Initially, I thought that the network and the load injectors would be some of the biggest challenges in this project. After completing this assignment, I learned that both were no problems at all.
Our load testing approach
Documentation of NFRs
Creation of Performance Testing Strategy
Evaluation of load injection tools
Integration of Performance Monitoring
Execution of load tests
Tuning
Re-Tests
25 K users, fully authenticated, video streaming. What could be the best load testing tool for these requirements? Dealing with such a high number of users is very easy if SaaS-based load testing would be an option. I was hoping that the customer would open their firewalls to simulate load from a Cloud-based load injection environment. For various reasons, this was declined, and I had to continue my research for other powerful load testing solutions.
Open source load testing tools for high request volumes
The preferred option for my client was to use open source load testing tools. Gatling and JMeter were the first tools that came into my mind. We've conducted initial benchmark tests and simulated 100 video streaming events using JMeter and Gatling on a single machine. These tests resulted in big surprises. The memory and CPU utilization was 70 % lower in our load tests with Gatling compared to JMeter. It was very clear that Gatling would be a tool of choice for this 25 K user load testing project.
We've ordered 14 Linux servers, installed Java and Gatling, and enabled key-based authentication. Gatling does not provide a controller-based test execution out of the box. Starting such a 25 K load test on 14 servers is too much manual effort. Therefore, we've implemented a shell script to
1. upload the Gatling configuration, scripts, data files
2. start the test,
3. collect real-time insights
4. collect the test results.
Thanks to this controller-based test execution we were able to upload the load testing scripts and data to a single server, start the load test, watch real-time insights and collect the results in a fully automated fashion.

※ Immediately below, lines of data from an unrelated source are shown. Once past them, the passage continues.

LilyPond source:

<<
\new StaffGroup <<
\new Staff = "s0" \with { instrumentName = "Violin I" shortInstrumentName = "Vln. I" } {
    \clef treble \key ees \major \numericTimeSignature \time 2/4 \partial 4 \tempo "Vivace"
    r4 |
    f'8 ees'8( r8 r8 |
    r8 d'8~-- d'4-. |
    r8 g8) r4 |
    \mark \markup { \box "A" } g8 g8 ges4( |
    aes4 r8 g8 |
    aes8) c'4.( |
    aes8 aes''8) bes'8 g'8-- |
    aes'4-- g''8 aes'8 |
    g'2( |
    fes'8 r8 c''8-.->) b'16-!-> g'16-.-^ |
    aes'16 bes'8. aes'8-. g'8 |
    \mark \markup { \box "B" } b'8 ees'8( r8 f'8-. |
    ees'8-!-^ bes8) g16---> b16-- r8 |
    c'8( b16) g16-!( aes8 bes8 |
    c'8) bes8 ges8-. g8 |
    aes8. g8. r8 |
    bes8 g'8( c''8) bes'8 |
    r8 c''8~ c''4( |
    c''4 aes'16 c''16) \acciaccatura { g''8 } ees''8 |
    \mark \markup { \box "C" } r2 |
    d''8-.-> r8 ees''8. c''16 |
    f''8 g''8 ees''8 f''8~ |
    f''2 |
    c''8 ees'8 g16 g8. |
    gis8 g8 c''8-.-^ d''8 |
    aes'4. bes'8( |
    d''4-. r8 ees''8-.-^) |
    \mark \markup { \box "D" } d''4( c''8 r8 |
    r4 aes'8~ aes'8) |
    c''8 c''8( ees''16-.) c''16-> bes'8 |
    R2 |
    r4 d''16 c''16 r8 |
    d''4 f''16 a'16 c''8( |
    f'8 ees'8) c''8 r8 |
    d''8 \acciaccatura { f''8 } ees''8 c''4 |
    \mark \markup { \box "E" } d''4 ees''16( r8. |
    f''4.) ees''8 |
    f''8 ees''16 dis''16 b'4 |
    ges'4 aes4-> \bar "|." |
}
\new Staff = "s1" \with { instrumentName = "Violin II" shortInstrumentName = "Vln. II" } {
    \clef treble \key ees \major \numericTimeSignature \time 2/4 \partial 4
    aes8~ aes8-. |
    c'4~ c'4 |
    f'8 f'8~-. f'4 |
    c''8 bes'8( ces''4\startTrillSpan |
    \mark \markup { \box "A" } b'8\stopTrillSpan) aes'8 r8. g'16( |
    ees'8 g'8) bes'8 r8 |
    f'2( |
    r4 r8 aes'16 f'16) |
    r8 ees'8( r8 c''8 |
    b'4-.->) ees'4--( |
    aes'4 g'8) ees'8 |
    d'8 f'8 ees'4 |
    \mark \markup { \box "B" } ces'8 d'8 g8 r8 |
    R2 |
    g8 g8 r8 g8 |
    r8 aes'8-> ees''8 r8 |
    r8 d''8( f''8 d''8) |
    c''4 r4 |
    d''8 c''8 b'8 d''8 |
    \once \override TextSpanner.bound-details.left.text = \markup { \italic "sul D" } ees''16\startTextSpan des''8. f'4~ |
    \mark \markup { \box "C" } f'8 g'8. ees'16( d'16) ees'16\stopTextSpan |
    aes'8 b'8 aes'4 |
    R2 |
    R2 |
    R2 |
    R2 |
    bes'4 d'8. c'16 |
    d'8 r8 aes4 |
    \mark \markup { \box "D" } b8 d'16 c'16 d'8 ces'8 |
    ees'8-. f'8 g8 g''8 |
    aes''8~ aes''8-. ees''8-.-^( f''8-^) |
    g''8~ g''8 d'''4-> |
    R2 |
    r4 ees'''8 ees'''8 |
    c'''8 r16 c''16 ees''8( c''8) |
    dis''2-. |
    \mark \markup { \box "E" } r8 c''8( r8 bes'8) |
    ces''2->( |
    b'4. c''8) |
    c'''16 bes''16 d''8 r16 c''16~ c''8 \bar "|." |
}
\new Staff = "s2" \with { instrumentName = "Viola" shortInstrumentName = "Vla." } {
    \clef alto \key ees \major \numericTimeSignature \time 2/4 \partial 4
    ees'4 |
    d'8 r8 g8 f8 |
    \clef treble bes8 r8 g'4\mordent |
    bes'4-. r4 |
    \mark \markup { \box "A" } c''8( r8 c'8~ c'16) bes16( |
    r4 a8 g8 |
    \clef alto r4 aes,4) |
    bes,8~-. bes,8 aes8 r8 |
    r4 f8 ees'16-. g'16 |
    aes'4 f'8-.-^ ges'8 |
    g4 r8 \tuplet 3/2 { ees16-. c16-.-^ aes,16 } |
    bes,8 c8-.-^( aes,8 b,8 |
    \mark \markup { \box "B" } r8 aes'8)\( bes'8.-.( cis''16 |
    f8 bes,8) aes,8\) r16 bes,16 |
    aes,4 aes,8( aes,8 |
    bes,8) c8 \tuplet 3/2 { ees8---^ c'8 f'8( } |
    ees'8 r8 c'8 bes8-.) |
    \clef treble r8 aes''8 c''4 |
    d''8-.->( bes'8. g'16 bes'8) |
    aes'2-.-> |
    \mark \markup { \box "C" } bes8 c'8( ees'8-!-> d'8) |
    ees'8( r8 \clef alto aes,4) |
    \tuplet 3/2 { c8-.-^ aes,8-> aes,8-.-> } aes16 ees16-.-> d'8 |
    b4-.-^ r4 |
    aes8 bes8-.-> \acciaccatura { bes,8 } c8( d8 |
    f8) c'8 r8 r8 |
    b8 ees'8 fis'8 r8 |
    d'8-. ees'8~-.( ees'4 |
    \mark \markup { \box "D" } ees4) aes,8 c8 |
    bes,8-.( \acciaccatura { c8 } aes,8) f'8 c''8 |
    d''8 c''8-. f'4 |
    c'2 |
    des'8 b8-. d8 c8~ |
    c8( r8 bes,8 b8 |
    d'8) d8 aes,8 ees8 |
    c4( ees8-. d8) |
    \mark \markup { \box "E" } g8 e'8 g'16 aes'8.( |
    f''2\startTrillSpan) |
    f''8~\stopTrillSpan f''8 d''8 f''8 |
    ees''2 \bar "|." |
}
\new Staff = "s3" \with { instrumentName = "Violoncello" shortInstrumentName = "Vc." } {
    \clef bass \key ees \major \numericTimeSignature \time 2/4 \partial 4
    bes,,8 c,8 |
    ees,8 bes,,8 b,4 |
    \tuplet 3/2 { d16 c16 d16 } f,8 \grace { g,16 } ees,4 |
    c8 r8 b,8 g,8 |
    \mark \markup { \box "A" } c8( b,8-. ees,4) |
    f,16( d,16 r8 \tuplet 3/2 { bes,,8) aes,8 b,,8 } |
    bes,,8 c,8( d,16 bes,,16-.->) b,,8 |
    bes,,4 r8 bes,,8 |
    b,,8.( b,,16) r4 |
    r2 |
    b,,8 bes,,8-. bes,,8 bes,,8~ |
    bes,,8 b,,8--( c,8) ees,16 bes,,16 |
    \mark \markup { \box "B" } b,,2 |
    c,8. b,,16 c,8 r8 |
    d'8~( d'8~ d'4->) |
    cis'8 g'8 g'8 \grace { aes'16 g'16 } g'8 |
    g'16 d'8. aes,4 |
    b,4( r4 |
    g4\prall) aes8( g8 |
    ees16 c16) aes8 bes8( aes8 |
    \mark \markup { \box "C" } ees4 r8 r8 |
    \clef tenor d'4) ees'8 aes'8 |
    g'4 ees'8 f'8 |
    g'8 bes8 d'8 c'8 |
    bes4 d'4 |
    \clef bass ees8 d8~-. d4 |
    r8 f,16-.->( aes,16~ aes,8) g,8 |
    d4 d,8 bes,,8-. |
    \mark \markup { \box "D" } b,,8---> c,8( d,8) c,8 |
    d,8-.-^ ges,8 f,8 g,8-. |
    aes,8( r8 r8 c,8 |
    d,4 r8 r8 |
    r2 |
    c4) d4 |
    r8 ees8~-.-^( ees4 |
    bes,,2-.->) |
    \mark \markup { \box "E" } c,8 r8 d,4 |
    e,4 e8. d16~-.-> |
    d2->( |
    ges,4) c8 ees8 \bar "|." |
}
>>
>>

100 % of all identified issues were related to code and configuration
Within about 2 months, we've completed this project. Neither the network nor the load injectors were a bottleneck at all. During this performance testing project, we've identified hotspots in the code and the configuration of the streaming portal. The bad news for those who are still hoping that sizing helps to improve performance; Zero issues had been fixed by adding more Hardware.
Toolbox
Gatling for load injection of internal streaming events
Dynatrace for Ai-powered performance monitoring
LoadView for full Browser based testing of external streaming events
Lessons learned
Run benchmark tests before you select your tool of choice
Develop a controller-based load testing approach is good invested energy
Increase ulimit to 10K and XMX to 5 GB to simulate 2000 user per Linux server
Speed up script creation time by involving developers
Performance monitoring is a must-have
Keep doing the great work. Happy Performance Engineering!
Hi Josef. Thank you for writing and sharing this blog. I am currently on a new project using Gatling for the first time and I am also impressed by what it can do. The one item you shared is the lack of real-time monitoring when using Gatling. I have used InfluxD with Grafana for JMeter and was wondering if anyone out there has successfully added this combination with Gatling?